§ **WHAT THIS TASK INVOLVES**
Locate each line in the records containing "ingl". Copy it.

Collected data:
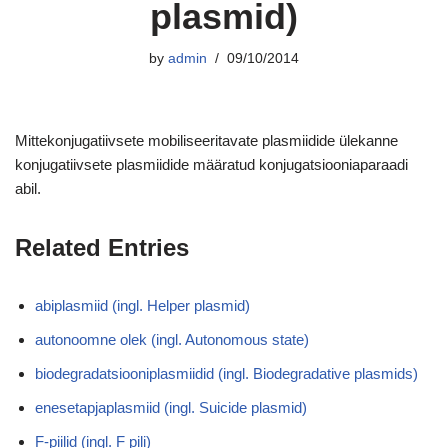
plasmid)
by
admin
09/10/2014
Mittekonjugatiivsete mobiliseeritavate plasmiidide ülekanne
konjugatiivsete plasmiidide määratud konjugatsiooniaparaadi
abil.
Related Entries
abiplasmiid (ingl. Helper plasmid)
autonoomne olek (ingl. Autonomous state)
biodegradatsiooniplasmiidid (ingl. Biodegradative plasmids)
enesetapjaplasmiid (ingl. Suicide plasmid)
F-piilid (ingl. F pili)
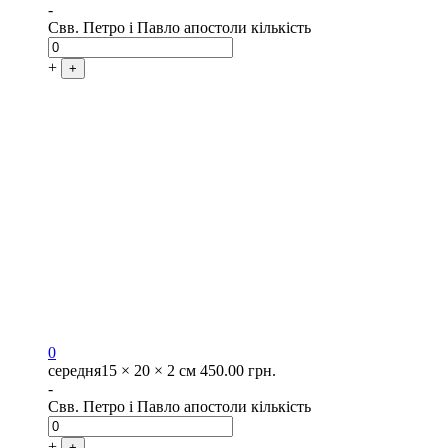
-
Свв. Петро і Павло апостоли кількість
+
+
0
середня
15 × 20 × 2 см
450.00
грн.
-
Свв. Петро і Павло апостоли кількість
+
+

§ **THE ANSWER**
abiplasmiid (ingl. Helper plasmid)
autonoomne olek (ingl. Autonomous state)
biodegradatsiooniplasmiidid (ingl. Biodegradative plasmids)
enesetapjaplasmiid (ingl. Suicide plasmid)
F-piilid (ingl. F pili)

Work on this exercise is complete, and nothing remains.